Pendant que vous m’aidiez, je n’en continuais pas moins à chercher, et si je n’ai pas résolu le problème, j’ai néanmoins quelque peu progressé : l’anglais a trois sortes de complétives : [1] des finies (= conjuguées) introduites par *that* (_overt or not_), [2] des infinitives introduites par *for* (_overt or not_) ; dans ces deux cas il s’agit d’une proposition *complète* (subordonnée) insérée dans une autre proposition *complète* (principale). [3] Dans le troisième cas, celui qui nous intéresse (“They believe [_him_ to be innocent]”), la subordonnée n’est pas une proposition complète : elle n’a pas de complémenteur comme *that* ou *for* (_overt or not_), ce qui lui interdit d’être focalisée dans une phrase pseudo-clivée (comme “_What they believe is him to be innocent_”, qui est agrammatical ; le sujet de la subordonnée (*him* ou *you*) doit son cas (accusatif) non à sa fonction dans sa proposition, mais à celle (complément de _believe_) qu’il a dans la proposition (principale) située plus haut, ce qui offre à la phrase la possibilité d’être *passivé* :
(a) He is believed to be innocent 
(b) You weren’t intended to hurt anyone

L’exemple (a) ne me posait pas problème, calqué qu’il est sur le français qui dit tout aussi bien « Ils croient qu’il est innocent » (*que* = *that*) que « Ils le croient innocent » où _le_ (pronom de cas accusatif), pour être  complément d’objet de _croient_, n’en est pas moins aussi sujet d’un verbe _être_ implicite de la subordonnée (« ils le croient (être) innocent »). Mon erreur a été de penser que, si l’exemple (b) « You weren’t intended to hurt anyone » se comportait comme le (a) et il le devait nécessairement, il devait là aussi y avoir une corrélation en langue française, mais je ne l’est pas trouvée (il n’existe pas toujours d’équivalent), d’où mon désarroi.
Le plus grand service que pourraient à ce stade me rendre les internautes de *Wordreference* ―et particulièrement ceux qui sont anglophones―, ce serait de me proposer une traduction spontanée, naturelle (hors l’influence de tout contexte) de l’équivalent passif de l’exemple (99b), soit « You weren’t intended to hurt anyone », s’ils entendaient quelqu’un dans la rue prononcer cette formule. Merci infiniment.


----------



## Gérard Napalinex

J'ai lu avec intérêt tes commentaires et le récit de tes progrès, et je dois avouer que je ne vois pas de différence entre 
Ils croient qu'il est innocent, adaptation de la traduction littérale "ils croient lui innocent"
et
Je ne souhaite pas que tu blesses quiconque, adaptation de la traduction littérale (et moche) "Je n'ai pas l'intention pour toi blesser quelqu'un"

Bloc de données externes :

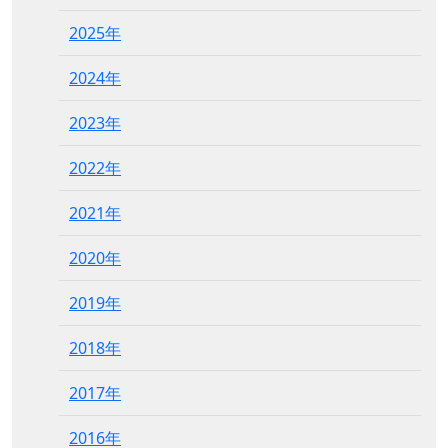
2025年
2024年
2023年
2022年
2021年
2020年
2019年
2018年
2017年
2016年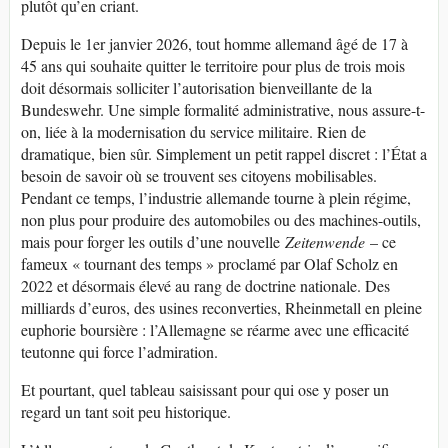
plutôt qu’en criant.
Depuis le 1er janvier 2026, tout homme allemand âgé de 17 à
45 ans qui souhaite quitter le territoire pour plus de trois mois
doit désormais solliciter l’autorisation bienveillante de la
Bundeswehr. Une simple formalité administrative, nous assure-t-
on, liée à la modernisation du service militaire. Rien de
dramatique, bien sûr. Simplement un petit rappel discret : l’État a
besoin de savoir où se trouvent ses citoyens mobilisables.
Pendant ce temps, l’industrie allemande tourne à plein régime,
non plus pour produire des automobiles ou des machines-outils,
mais pour forger les outils d’une nouvelle
Zeitenwende
– ce
fameux « tournant des temps » proclamé par Olaf Scholz en
2022 et désormais élevé au rang de doctrine nationale. Des
milliards d’euros, des usines reconverties, Rheinmetall en pleine
euphorie boursière : l’Allemagne se réarme avec une efficacité
teutonne qui force l’admiration.
Et pourtant, quel tableau saisissant pour qui ose y poser un
regard un tant soit peu historique.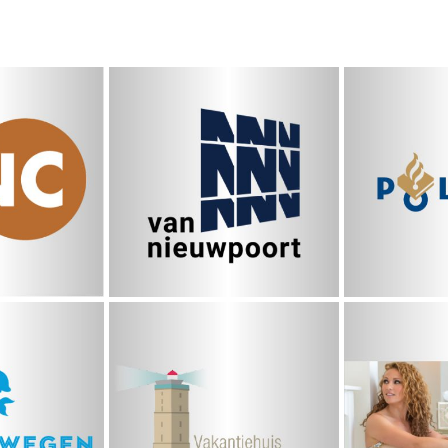
C
Van Nieuwpoort
Po
toffen
Vakantiehuis
wegen
Jessic
Terschelling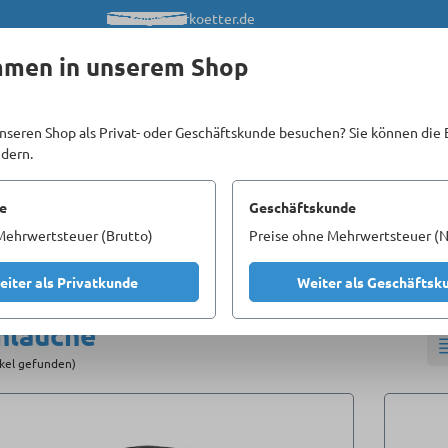
info@meerkoetter.de
mmen in unserem Shop
nseren Shop als Privat- oder Geschäftskunde besuchen? Sie können die 
ndern.
Kataloge
Unsere Homepages
e
Geschäftskunde
Mehrwertsteuer (Brutto)
Preise ohne Mehrwertsteuer (N
hdruckreiniger
Schläuche
eiter als Privatkunde
Weiter als Geschäftsk
hläuche
ikel gefunden)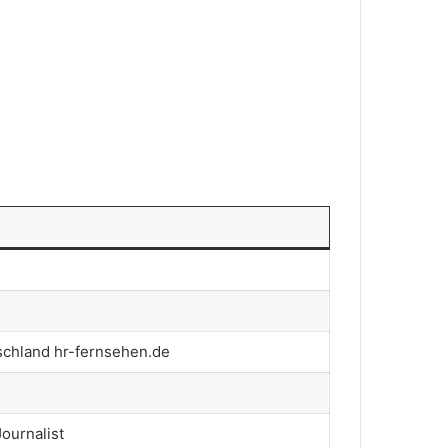
schland hr-fernsehen.de
ournalist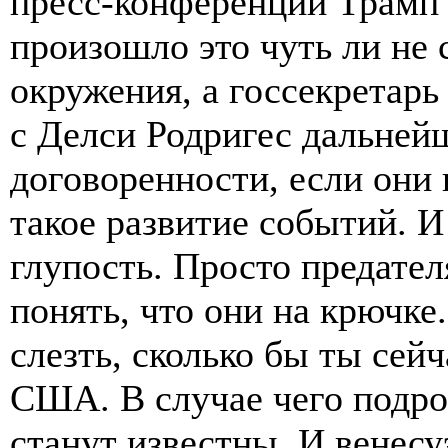
пресс-конференции Трамп 
произошло это чуть ли не
окружения, а госсекретар
с Делси Родригес дальней
договоренности, если они
такое развитие событий. И
глупость. Просто предате
понять, что они на крючке.
слезть, сколько бы ты сей
США. В случае чего подро
станут известны. И венесу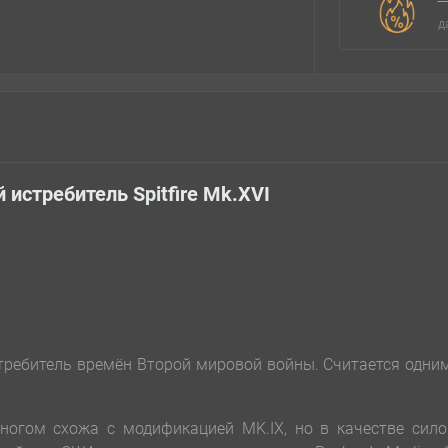
д
 истребитель Spitfire Mk.XVI
требитель времён Второй мировой войны. Считается одни
ногом схожа с модификацией MK.IX, но в качестве сил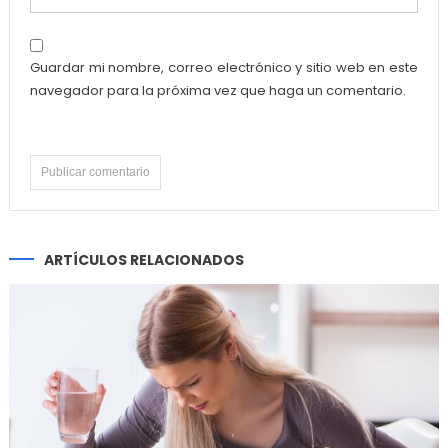
Guardar mi nombre, correo electrónico y sitio web en este
navegador para la próxima vez que haga un comentario.
ARTÍCULOS RELACIONADOS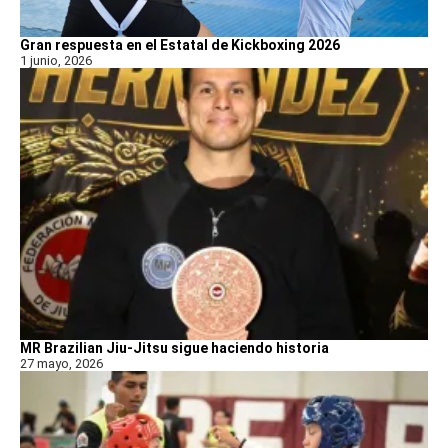
Gran respuesta en el Estatal de Kickboxing 2026
1 junio, 2026
MR Brazilian Jiu-Jitsu sigue haciendo historia
27 mayo, 2026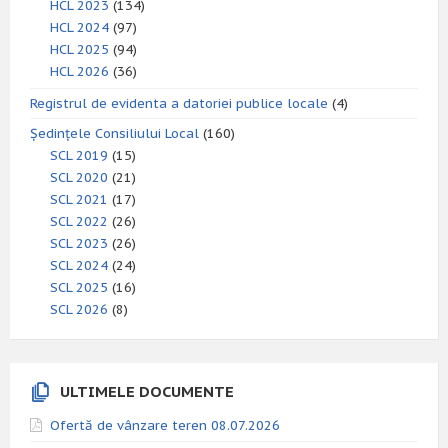
HCL 2023
(134)
HCL 2024
(97)
HCL 2025
(94)
HCL 2026
(36)
Registrul de evidenta a datoriei publice locale
(4)
Ședințele Consiliului Local
(160)
SCL 2019
(15)
SCL 2020
(21)
SCL 2021
(17)
SCL 2022
(26)
SCL 2023
(26)
SCL 2024
(24)
SCL 2025
(16)
SCL 2026
(8)
ULTIMELE DOCUMENTE
Ofertă de vânzare teren 08.07.2026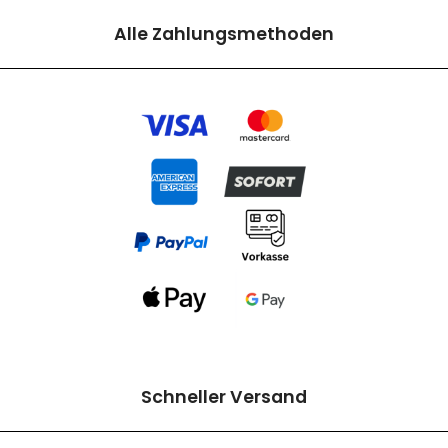
Alle Zahlungsmethoden
Schneller Versand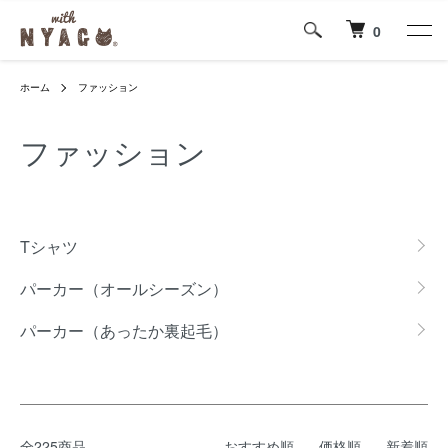
0
ホーム
ファッション
ファッション
カテゴリー一覧
Tシャツ
パーカー（オールシーズン）
パーカー（あったか裏起毛）
全225商品
おすすめ順
価格順
新着順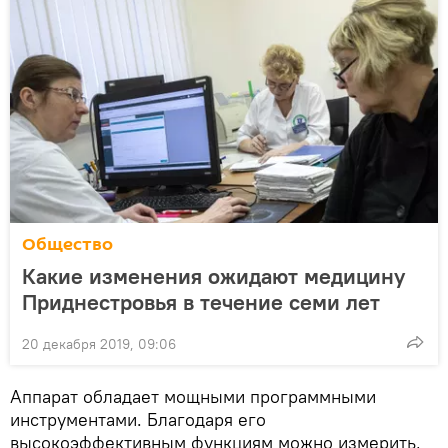
Общество
Какие изменения ожидают медицину
Приднестровья в течение семи лет
20 декабря 2019, 09:06
Аппарат обладает мощными программными
инструментами. Благодаря его
высокоэффективным функциям можно измерить,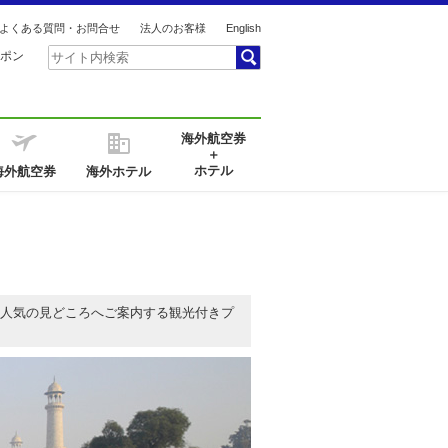
よくある質問・お問合せ
法人のお客様
English
ポン
海外航空券
＋
ホテル
海外航空券
海外ホテル
人気の見どころへご案内する観光付きプ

Les structures obtenues me semblent en tous points semblables.

C'est en jouant à intervertir les verbes penser, croire, souhaiter, avoir l'intention que tout s'est aplani.
T'aidé-ce ?


----------



## Riffaterrien

Gérard Napalinex said:


> J'ai lu avec intérêt tes commentaires et le récit de tes progrès, et je dois avouer que je ne vois pas de différence entre
> Ils croient qu'il est innocent, adaptation de la traduction littérale "ils croient lui innocent"
> et
> Je ne souhaite pas que tu blesses quiconque, adaptation de la traduction littérale (et moche) "Je n'ai pas l'intention pour toi blesser quelqu'un"
> 
> Les structures obtenues me semblent en tous points semblables.
> 
> C'est en jouant à intervertir les verbes penser, croire, souhaiter, avoir l'intention que tout s'est aplani.
> T'aidé-ce ?




Cher Gérard, heureux de te "revoir" (eh oui, nous connaissons),

Je voudrais bien être aussi sûr que toi que tu aies lu avec autant d'intérêt que tu le dis mes commentaires et le récit de mes progrès, car si tel était le cas tu saurais que mes problèmes portent, non sur l'exemple (a) que tu commentes fort judicieusement, mais ne pose malheureusement aucune difficulté, mais sur l'exemple (b) et notamment la construction avec le verbe *intend*, comme l'indique _the title_.


----------



## Gérard Napalinex

Toute grammaire bue, des formulations courantes pourraient ressembler à:
Il ne nous est pas venu à l'esprit que tu pouvais ...
Il n'était pas dans nos intentions que tu...
Dans notre esprit/idée, tu n'étais pas censé(e)....

I'm done now


----------



## Riffaterrien

Gérard Napalinex said:


> Toute grammaire bue, des formulations courantes pourraient ressembler à:
> Il ne nous est pas venu à l'esprit que tu pouvais ...
> Il n'était pas dans nos intentions que tu...
> Dans notre esprit/idée, tu n'étais pas censé(e)....
> 
> I'm done now



Merci. Je crois qu'on peut dorénavant considéré la question comme définitivement décantée. A la prochaine.


----------